Omdat geen van de partijen, nadat zij zijn gewezen op hun recht ter zitting te worden gehoord, heeft verklaard dat zij gebruik wil maken van dit recht, heeft de rechtbank bepaald dat het onderzoek ter zitting verder achterwege blijft. Vervolgens is het onderzoek gesloten.

Beoordeling door de rechtbank

2. De rechtbank beoordeelt het niet in behandeling nemen van de asielaanvraag van eiser. Zij doet dat aan de hand van de argumenten die eiser heeft aangevoerd, de beroepsgronden.
3. De rechtbank verklaart het beroep ongegrond. Dat betekent dat eiser ongelijk krijgt en het niet in behandeling nemen van zijn aanvraag in stand blijft. Hierna legt de rechtbank uit hoe zij tot dit oordeel komt en welke gevolgen dit oordeel heeft.
4. Eiser heeft op 8 november 2024 een asielaanvraag ingediend. Uit Eurodac is gebleken dat eiser op 26 september 2023 in Duitsland een verzoek om internationale bescherming heeft ingediend. Nederland heeft op 27 november 2024 de autoriteiten van Duitsland verzocht om eiser terug te nemen op grond van artikel 18, eerste lid, onder b, van de Dublinverordening. De autoriteiten van Duitsland zijn hiermee op 29 november 2024 akkoord gegaan op grond van artikel 18, eerste lid, onder d, van de Dublinverordening.
Toetsingskader
5. De Europese Unie heeft gezamenlijke regelgeving over het in behandeling nemen van asielaanvragen. Die staat in de Dublinverordening. Op grond van de Dublinverordening neemt de minister een asielaanvraag niet in behandeling als is vastgesteld dat een andere lidstaat verantwoordelijk is voor de behandeling daarvan. [1]
Heeft eiser nog procesbelang?

- **FRAGMENTEN UIT GEGEVENS**:

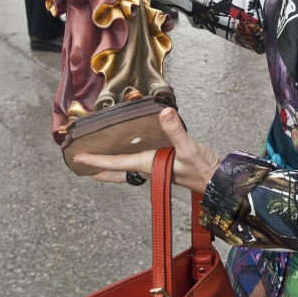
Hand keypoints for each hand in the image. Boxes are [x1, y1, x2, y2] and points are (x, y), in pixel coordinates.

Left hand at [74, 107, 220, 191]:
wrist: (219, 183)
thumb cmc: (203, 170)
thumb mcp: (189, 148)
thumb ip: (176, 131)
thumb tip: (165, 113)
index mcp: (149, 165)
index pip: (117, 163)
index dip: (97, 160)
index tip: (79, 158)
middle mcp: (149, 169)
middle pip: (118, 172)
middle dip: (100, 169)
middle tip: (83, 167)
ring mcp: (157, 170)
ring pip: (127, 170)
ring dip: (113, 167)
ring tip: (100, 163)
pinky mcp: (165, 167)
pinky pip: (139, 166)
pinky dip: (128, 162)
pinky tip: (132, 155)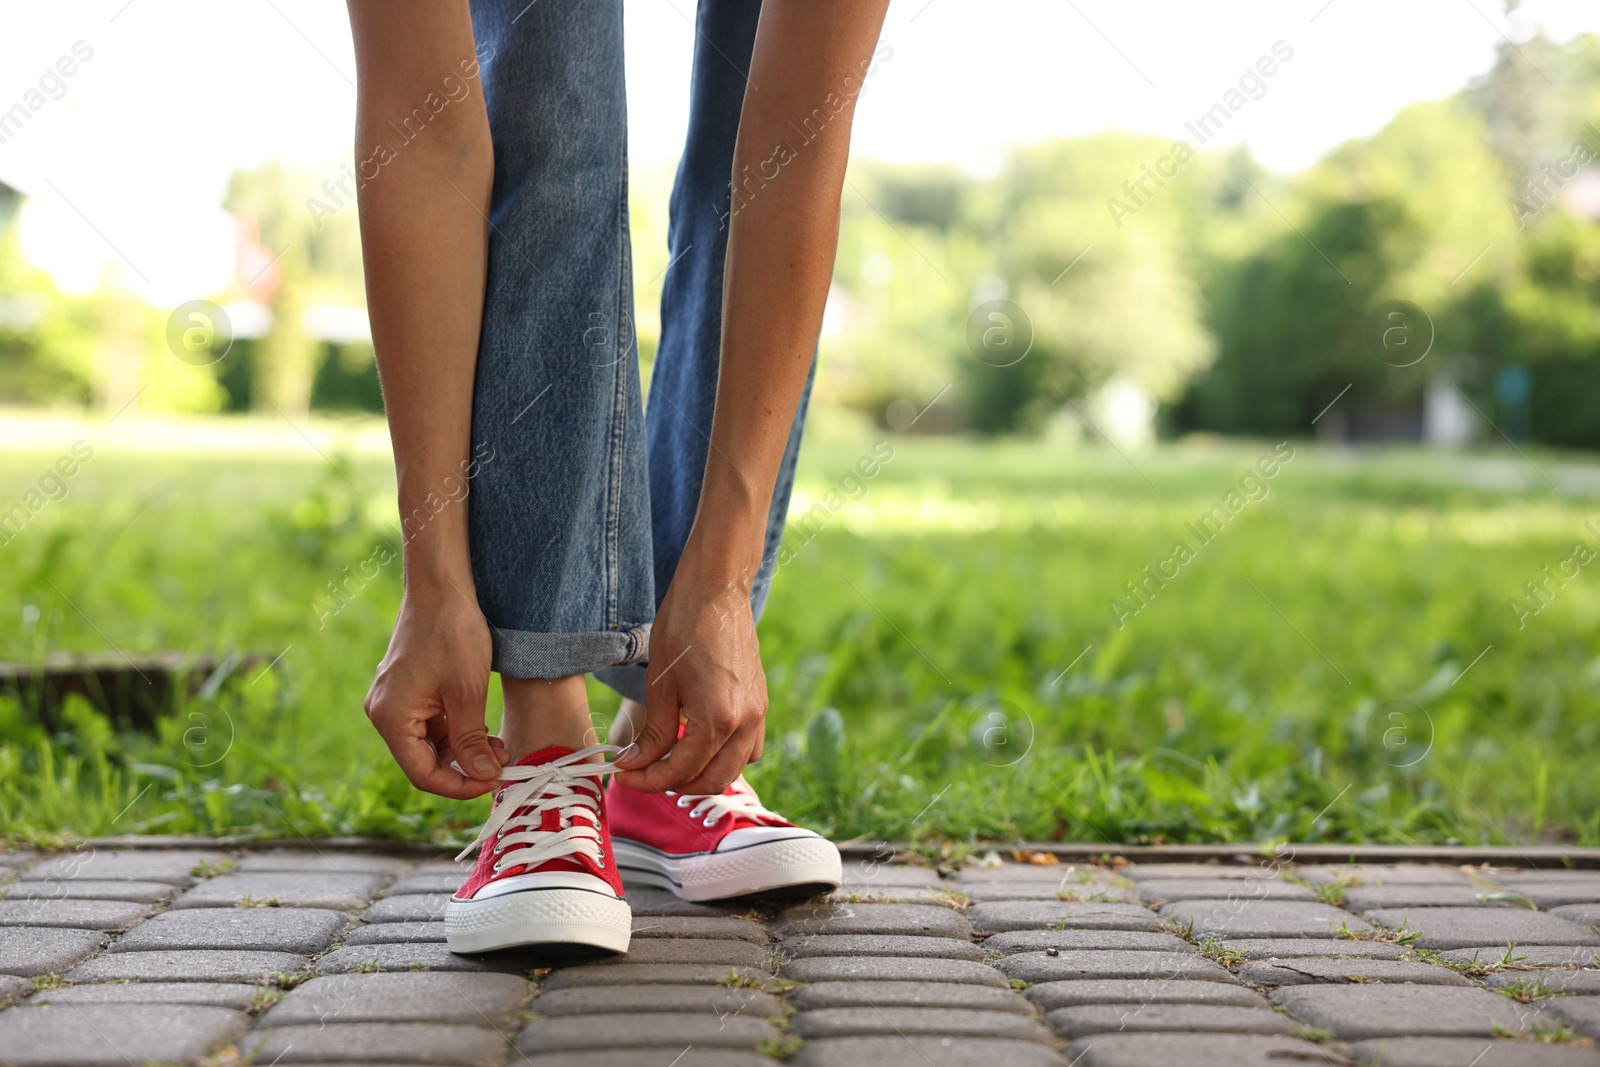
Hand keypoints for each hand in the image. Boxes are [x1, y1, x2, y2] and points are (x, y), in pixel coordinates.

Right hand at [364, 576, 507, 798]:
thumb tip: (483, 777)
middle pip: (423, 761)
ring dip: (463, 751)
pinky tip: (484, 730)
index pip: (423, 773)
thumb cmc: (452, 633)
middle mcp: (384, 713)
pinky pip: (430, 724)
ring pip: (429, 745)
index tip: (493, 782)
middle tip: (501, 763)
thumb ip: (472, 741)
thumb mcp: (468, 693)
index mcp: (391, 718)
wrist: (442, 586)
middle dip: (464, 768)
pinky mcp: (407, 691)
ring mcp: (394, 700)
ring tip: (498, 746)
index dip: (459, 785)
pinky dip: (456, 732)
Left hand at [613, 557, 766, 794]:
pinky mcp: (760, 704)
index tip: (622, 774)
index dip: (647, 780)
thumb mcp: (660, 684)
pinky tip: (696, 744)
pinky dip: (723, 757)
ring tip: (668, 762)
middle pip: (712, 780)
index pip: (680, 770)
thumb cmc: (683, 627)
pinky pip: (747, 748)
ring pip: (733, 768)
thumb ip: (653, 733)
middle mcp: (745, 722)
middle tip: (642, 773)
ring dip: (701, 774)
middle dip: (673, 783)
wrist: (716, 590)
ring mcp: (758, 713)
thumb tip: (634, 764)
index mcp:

- **UW OPDRACHT**: Geef uit de uitspraak over de asielaanvraag letterlijk het gedeelte weer van "3. De rechtbank" tot en met "d, van de Dublinverordening.".

- **UITGEWERKTE OPLOSSING**:
3. De rechtbank verklaart het beroep ongegrond. Dat betekent dat eiser ongelijk krijgt en het niet in behandeling nemen van zijn aanvraag in stand blijft. Hierna legt de rechtbank uit hoe zij tot dit oordeel komt en welke gevolgen dit oordeel heeft.
4. Eiser heeft op 8 november 2024 een asielaanvraag ingediend. Uit Eurodac is gebleken dat eiser op 26 september 2023 in Duitsland een verzoek om internationale bescherming heeft ingediend. Nederland heeft op 27 november 2024 de autoriteiten van Duitsland verzocht om eiser terug te nemen op grond van artikel 18, eerste lid, onder b, van de Dublinverordening. De autoriteiten van Duitsland zijn hiermee op 29 november 2024 akkoord gegaan op grond van artikel 18, eerste lid, onder d, van de Dublinverordening.